Workers at Palmerston North’s Awapuni Resource Recovery Park manually separate the recycled items coming in on a conveyer belt. Photo / RNZ / Jimmy Ellingham
Milk bottle tops and aerosol cans are not welcome in the recycling bin, but pizza boxes are fine - so long as the pizza has been removed.
Radio New Zealand visited Palmerston North’s Awapuni Resource Recovery Park for a peek behind the scenes and to see if people are abiding by the new rules.
The new rules include requiring people to remove lids from bottles - the bottles are recycled, the lids are not - and not collecting some types or numbers of plastic.
Palmerston North City Council waste minimisation officer Melissa Doyle says some people have not yet adapted to the changes.
“We are seeing a bit [items no longer collected] come through still. It takes a while for the public to catch on to the fact that we can’t accept them any more.”
Those items are now taken to the dump, although Doyle says Palmerston North is looking at options to recycle lids.
All is not lost if bottles arrive at the centre with their lids still on.
Recycle facility team leader Tony Hanna says such bottles are still recycled.
“When the milk bottle goes up to the star sorter, that’s enough to generally shake the lid up. It falls down and goes through the fines sorter, gets put into a bin and ends up getting dumped.”
About 20 tonnes of material a day comes into the recovery centre, which houses conveyer belts and about a dozen workers sorting through the things people chuck in their bins, in a mostly manual process.
What Hanna describes as a “bloody huge” industrial warehouse, where it all happens, is a couple of storeys high and is shared with a paper recycling company.

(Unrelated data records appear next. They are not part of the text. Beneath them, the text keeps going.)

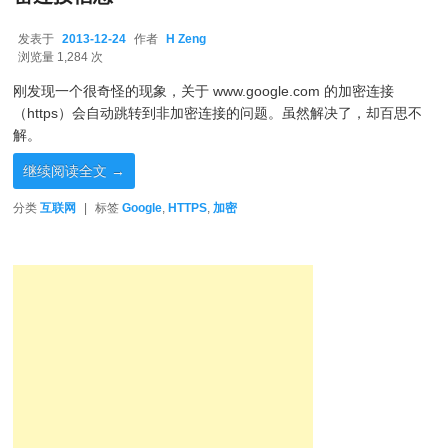
发表于
2013-12-24
作者
H Zeng
2013-12-24
浏览量 1,284 次
刚发现一个很奇怪的现象，关于 www.google.com 的加密连接
（https）会自动跳转到非加密连接的问题。虽然解决了，却百思不
解。
继续阅读全文
→
分类
互联网
|
标签
Google
,
HTTPS
,
加密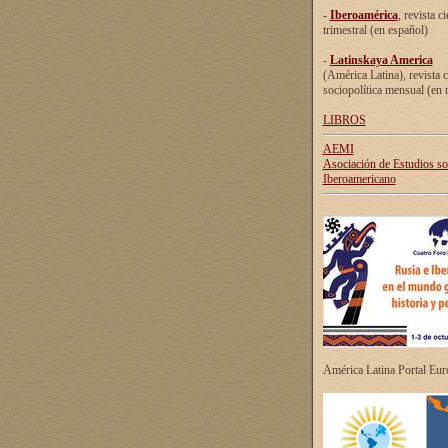
-
Iberoamérica
, revista ci
trimestral (en español)
-
Latinskaya America
(América Latina), revista c
sociopolítica mensual (en 
LIBROS
AEMI
Asociación de Estudios s
Iberoamericano
América Latina Portal Eu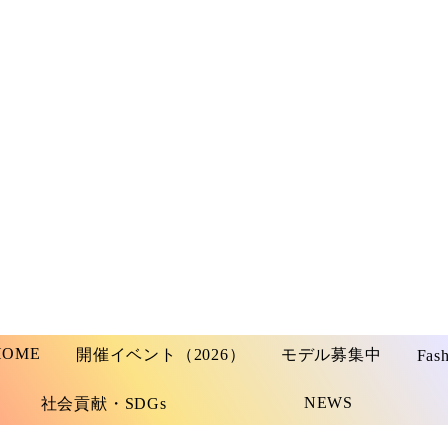
HOME
開催イベント（2026）
モデル募集中
Fas
NEWS
社会貢献・SDGs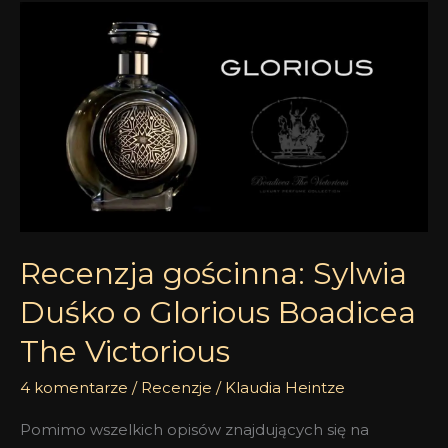
Recenzja
gościnna:
Sylwia
Duśko
o
Glorious
Boadicea
The
Victorious
Recenzja gościnna: Sylwia
Duśko o Glorious Boadicea
The Victorious
4 komentarze
/
Recenzje
/
Klaudia Heintze
Pomimo wszelkich opisów znajdujących się na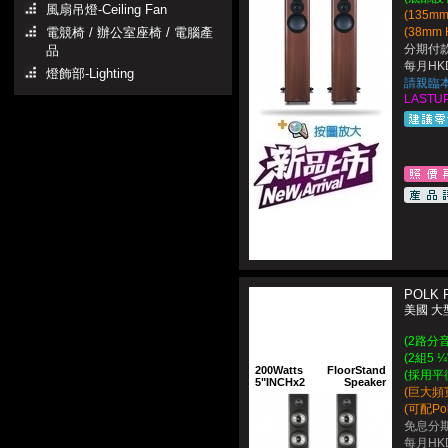
風扇吊燈-Ceiling Fan
(135m
電競椅 / 辦公室座椅 / 電腦產
(38mm 
分期付款
品
每月HKD
燈飾部-Lighting
請親臨
LASTUP
POLK R
美國 
(2路分
(2組5 
200Watts
FloorStand
(採用平
5"INCHx2
Speaker
(巨大頻
(可配Pol
免息分期
每月HKD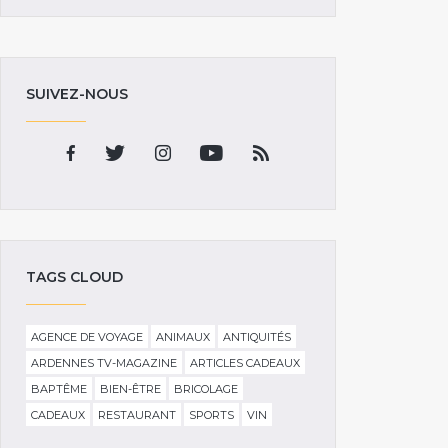
SUIVEZ-NOUS
TAGS CLOUD
AGENCE DE VOYAGE
ANIMAUX
ANTIQUITÉS
ARDENNES TV-MAGAZINE
ARTICLES CADEAUX
BAPTÊME
BIEN-ÊTRE
BRICOLAGE
CADEAUX
RESTAURANT
SPORTS
VIN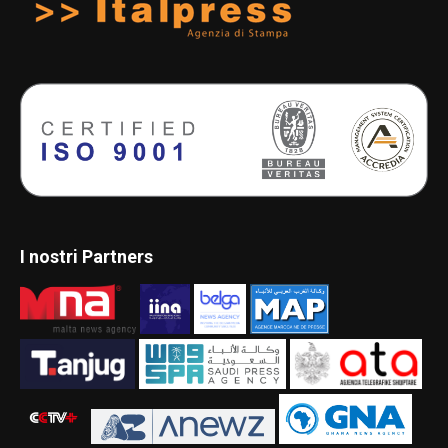
I nostri Partners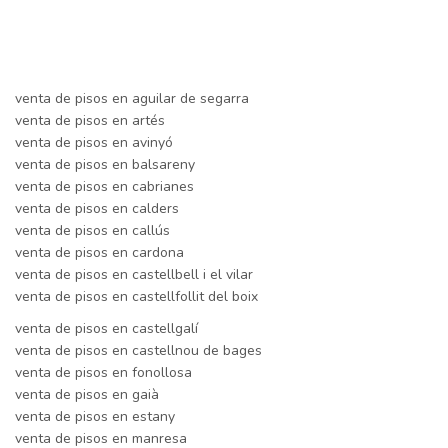
venta de pisos en aguilar de segarra
venta de pisos en artés
venta de pisos en avinyó
venta de pisos en balsareny
venta de pisos en cabrianes
venta de pisos en calders
venta de pisos en callús
venta de pisos en cardona
venta de pisos en castellbell i el vilar
venta de pisos en castellfollit del boix
venta de pisos en castellgalí
venta de pisos en castellnou de bages
venta de pisos en fonollosa
venta de pisos en gaià
venta de pisos en estany
venta de pisos en manresa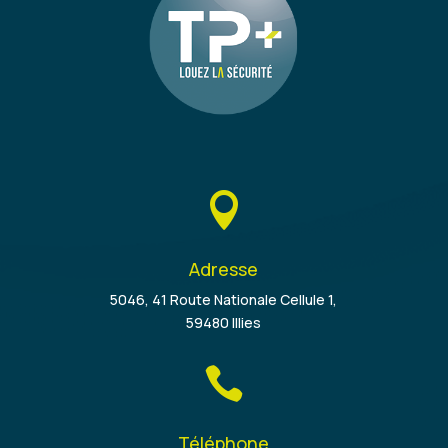

Adresse
5046, 41 Route Nationale Cellule 1,
59480 Illies

Téléphone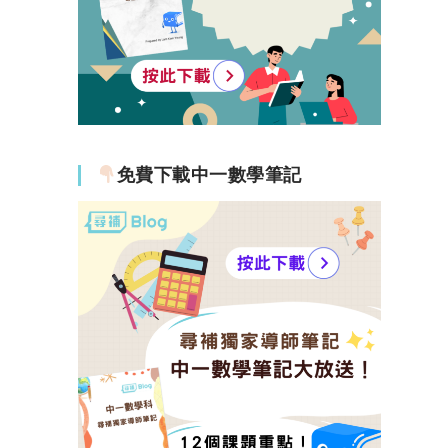
免費下載中一數學筆記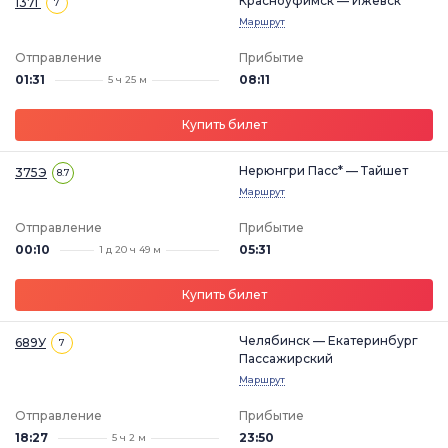
Красноуфимск — Ижевск
137Г
7
Маршрут
Отправление
Прибытие
01:31
08:11
5 ч 25 м
Купить билет
Нерюнгри Пасс* — Тайшет
375Э
8.7
Маршрут
Отправление
Прибытие
00:10
05:31
1 д 20 ч 49 м
Купить билет
Челябинск — Екатеринбург
689У
7
Пассажирский
Маршрут
Отправление
Прибытие
18:27
23:50
5 ч 2 м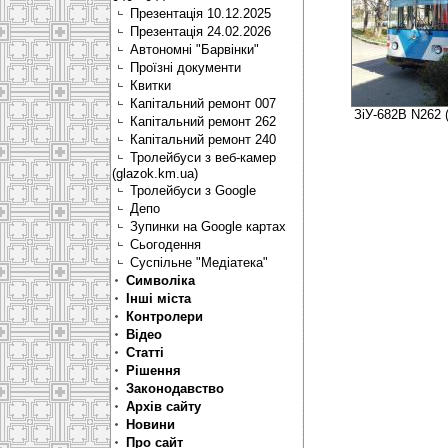
Презентація 10.12.2025
Презентація 24.02.2026
Автономні "Барвінки"
Проїзні документи
Квитки
Капітальний ремонт 007
ЗіУ-682В N262 
Капітальний ремонт 262
Капітальний ремонт 240
Тролейбуси з веб-камер
(glazok.km.ua)
Тролейбуси з Google
Депо
Зупинки на Google картах
Сьогодення
Суспільне "Медіатека"
Символіка
Інші міста
Контролери
Відео
Статті
Рішення
Законодавство
Архів сайту
Новини
Про сайт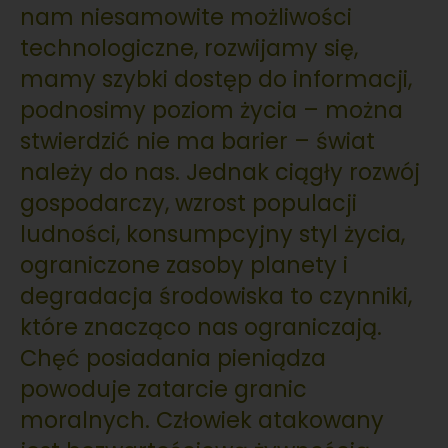
nam niesamowite możliwości
technologiczne, rozwijamy się,
mamy szybki dostęp do informacji,
podnosimy poziom życia – można
stwierdzić nie ma barier – świat
należy do nas. Jednak ciągły rozwój
gospodarczy, wzrost populacji
ludności, konsumpcyjny styl życia,
ograniczone zasoby planety i
degradacja środowiska to czynniki,
które znacząco nas ograniczają.
Chęć posiadania pieniądza
powoduje zatarcie granic
moralnych. Człowiek atakowany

Out the back, a forklift driver pushes everything towards the conveyer belts, removing some of the obvious rubbish.
About 17 to 20 per cent of what comes in cannot be recycled.
“A lot of it is an education thing. Some of it, unfortunately, people just think if they put it in the bin some pixies come along and make it magically disappear,” Hanna says.
Palmerston North introduced some of the now-standardised national rules some time ago, so the likes of not having some plastics collected at the kerb is not new to the city.
But plenty of rubbish still makes it to the recovery centre, and what the machines cannot pick out is removed by workers beavering away.
Some stand at the conveyer belt and have responsibility for one type of recyclable item - such as tin cans or plastics bottles - and separate this as it goes past.
Hanna says the recycling changes would eventually bed in for people.
“It takes time to change habits and the reality is when you look at plastic it’s plastic. You don’t really think about what type of plastic it is, so that’s an education thing.
“It will happen over time.”
Doyle says there are plans to audit bins more closely from next year.
For now, she has a few tips for recyclers.
“Yes please, if you could give it a rinse. You don’t have to scrub it with a brush and soap, but if you could rinse off the food that would be great.”